Salutary -- Purpose of The Standard
Henry George
[Editorial in the first issue of The Standard,
8 January, 1887]
I begin the publication of this paper in response to many urgent
requests, and because I believe that there is a field for a journal
that shall serve as a focus for news and opinions relating to the
great movement now beginning, for the emancipation of labor by the
restoration of natural rights.
The generation that abolished chattel slavery is passing away, and
the political distinctions that grew out of that contest are now
meaningless. The work now before us is the abolition of industrial
slavery.
What God created for the use of all should be utilized for the
benefit of all; what is produced by the individual belongs rightfully
to the individual. The neglect of these simple principles has brought
upon us the curse of wide-spread poverty and all the evils that flow
from it. Their recognition will abolish poverty, will secure to the
humblest independence and leisure, and will lay a broad and strong
foundation on which all other reforms may be based. To secure the full
recognition of these principles is the most important task to which
any man can address himself today. It is in the hope of aiding in this
work that I establish this paper.
I believe that the Declaration of Independence is not a mere string
of glittering generalities. I believe that all men are really created
equal, and that the securing of those equal natural rights is the true
purpose and test of government. And against whatever law, custom or
device that restrains men in the exercise of their natural rights to
life, liberty, and the pursuit of happiness I shall raise my voice.
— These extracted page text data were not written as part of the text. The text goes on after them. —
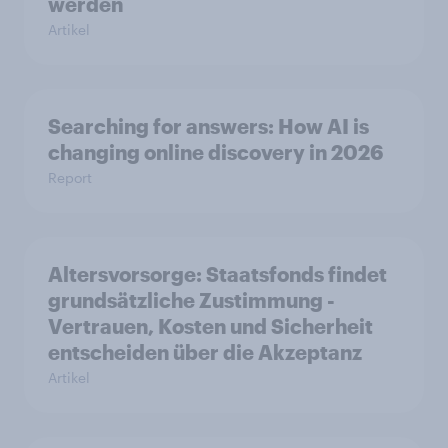
werden
Artikel
Searching for answers: How AI is
changing online discovery in 2026
Report
Altersvorsorge: Staatsfonds findet
grundsätzliche Zustimmung -
Vertrauen, Kosten und Sicherheit
entscheiden über die Akzeptanz
Artikel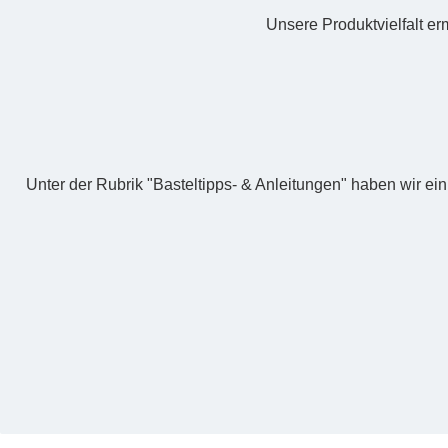
Unsere Produktvielfalt erm
Unter der Rubrik "Basteltipps- & Anleitungen" haben wir ei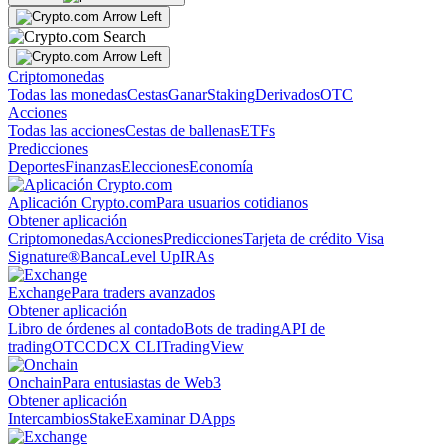
Criptomonedas
Todas las monedas
Cestas
Ganar
Staking
Derivados
OTC
Acciones
Todas las acciones
Cestas de ballenas
ETFs
Predicciones
Deportes
Finanzas
Elecciones
Economía
Aplicación Crypto.com
Para usuarios cotidianos
Obtener aplicación
Criptomonedas
Acciones
Predicciones
Tarjeta de crédito Visa
Signature®
Banca
Level Up
IRAs
Exchange
Para traders avanzados
Obtener aplicación
Libro de órdenes al contado
Bots de trading
API de
trading
OTC
CDCX CLI
TradingView
Onchain
Para entusiastas de Web3
Obtener aplicación
Intercambios
Stake
Examinar DApps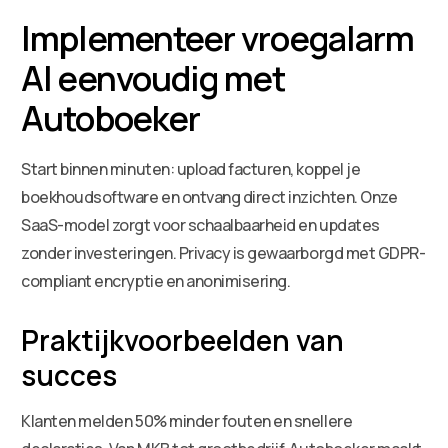
Implementeer vroegalarm
AI eenvoudig met
Autoboeker
Start binnen minuten: upload facturen, koppel je
boekhoudsoftware en ontvang direct inzichten. Onze
SaaS-model zorgt voor schaalbaarheid en updates
zonder investeringen. Privacy is gewaarborgd met GDPR-
compliant encryptie en anonimisering.
Praktijkvoorbeelden van
succes
Klanten melden 50% minder fouten en snellere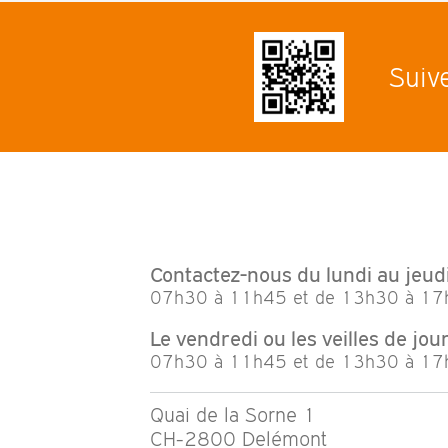
Suiv
Contactez-nous du lundi au jeudi
07h30 à 11h45 et de 13h30 à 17
Le vendredi ou les veilles de jour 
07h30 à 11h45 et de 13h30 à 17
Quai de la Sorne 1
CH-2800 Delémont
Confident in the strength of truth, I shall give no quarter to abuses
and ask none from their champions. The political corruption that
shames our democracy, the false theories that assume that a nation's
prosperity lies in shutting itself in from free intercourse with other
nations, the stupid fiscal system that piles up hundreds of millions
of dollars in our treasury vaults while we are paying interest on an
enormous debt; the aping of foreign nations that insists upon standing
armies and navies modeled on aristocratic plans; the judicial system
that offers a mockery of justice on one side and condones evil-doing
on the other; the false philanthropy that gives a dole while it denies
a right; the lip-worship of a just God and the heart worship of the
Golden Calf -- all these are to my mind parts of one connected whole
whose foundations are in the denial of the equal rights of man to the
use of Nature's bounty; and in attacking and exposing them as
opportunity may offer, I shall render easier the exposure and
abolition of the great wrong from which they primarily spring.
I shall endeavor to conduct this paper by the same rules on which a
just man would regulate his conduct, I shall not wittingly give
currency to an untruth, and, if I inadvertently do so, will endeavor
to repair the wrong. I shall endeavor to be fair to opponents and true
to friends. I do not propose to make everything that shall appear here
square to my own theories, but will be willing to give place to views
which may differ from my own when they are so stated as to be worthy
of consideration. I hope to make this paper the worthy exponent and
advocate of the great party yet unnamed that is now beginning to form,
but at the same time to make its contents so varied and interesting as
to insure for it a general circulation.